## Page excerpt
▼
DOI names are case insensitive, using ASCII case folding for comparison of text. (Case insensitivity for DOI names applies only to ASCII characters. DOI names which differ in the case of non-ASCII Unicode characters may be different identifiers.) 10.123/ABC is identical to 10.123/AbC. All DOI names are converted to upper case upon registration, which is a common practice for making any kind of service case insensitive. The same is true with resolution. If a DOI name were registered as 10.123/ABC, then 10.123/abc will resolve it and an attempt to register 10.123/AbC would be rejected with the error message that this DOI name already existed.

Although from a character encoding viewpoint suffixes are case sensitive, for example 10.123/ABC is different from 10.123/AbC and the two could be distinguished as different identifiers, the DOI Foundation decided to remove case sensitivity, after a detailed review of the consequences. The Handle System is configurable by service so as to be either case sensitive or case insensitive and therefore allows this. This restriction has been implemented from an early stage, and Registration Agencies have not introduced any cases of two DOI names distinguishable only by ASCII case resolving to the same thing.
▲
## Stated exercise
Write what follows in the passage on DOI name case sensitivity, picking up after its final sentence. The listing below this text was taken from a different source.

## Given material
▼
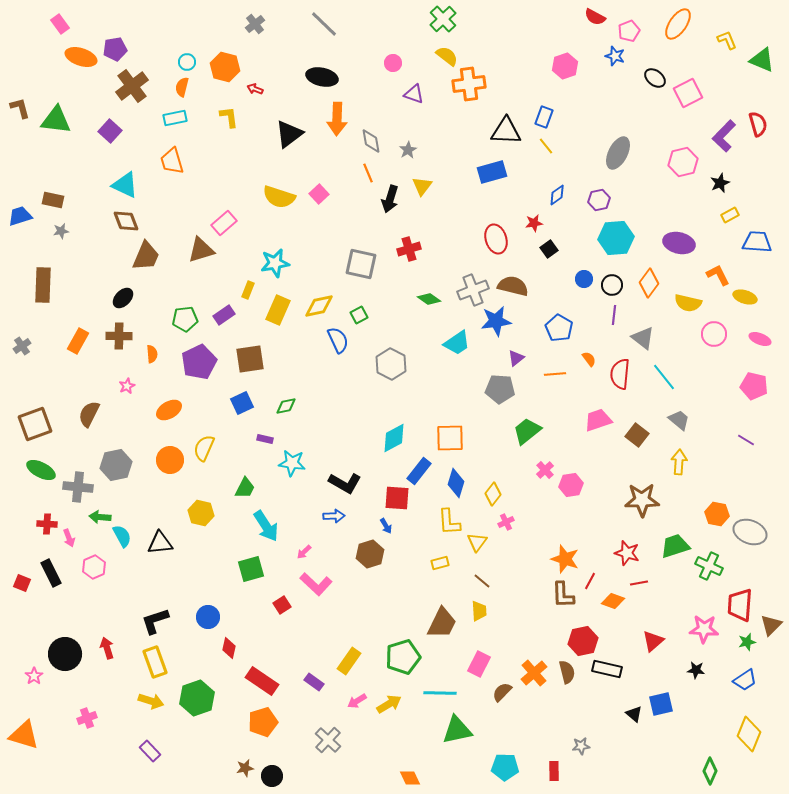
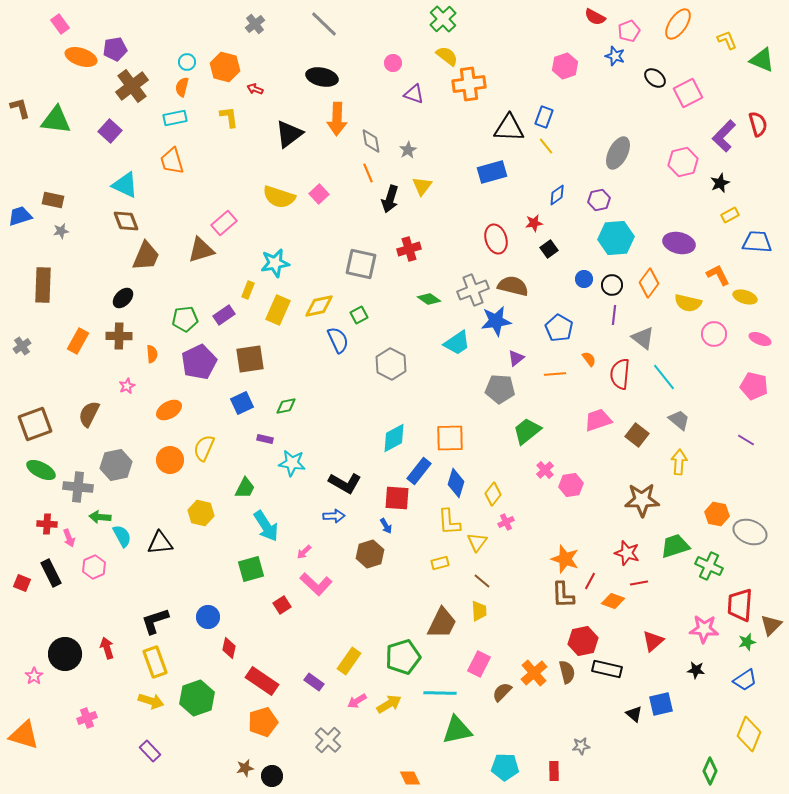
black triangle at (506, 131): moved 3 px right, 3 px up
▲
## Exercise output
The advantages of case sensitivity (librarian and publisher practice, human readability and expectations) were outweighed by considerations of data integrity. Case sensitivity practice across Internet applications varies: DNS is not, the rest of URLs are except sometimes they aren't (this depends on the server), Unix vs PC/Mac file names (Microsoft Windows in general is not case-sensitive, Unix operating systems are always case sensitive), markup language tags, etc. can all cause unexpected problems and one cannot guarantee that any particular piece of software will respect case sensitivity and not conflate two DOI names intended to be different. Some search engines and directories are partially case sensitive. Different web browsers may differ in case sensitive handling (web browser developers have advised that "authors should not rely on case-sensitivity as a way of creating distinct identifiers, unless they are designing solely for a truly standards-compliant browser").

This argued in favor of case insensitivity being the safer, and more robust, option for future evolution and development of the DOI System.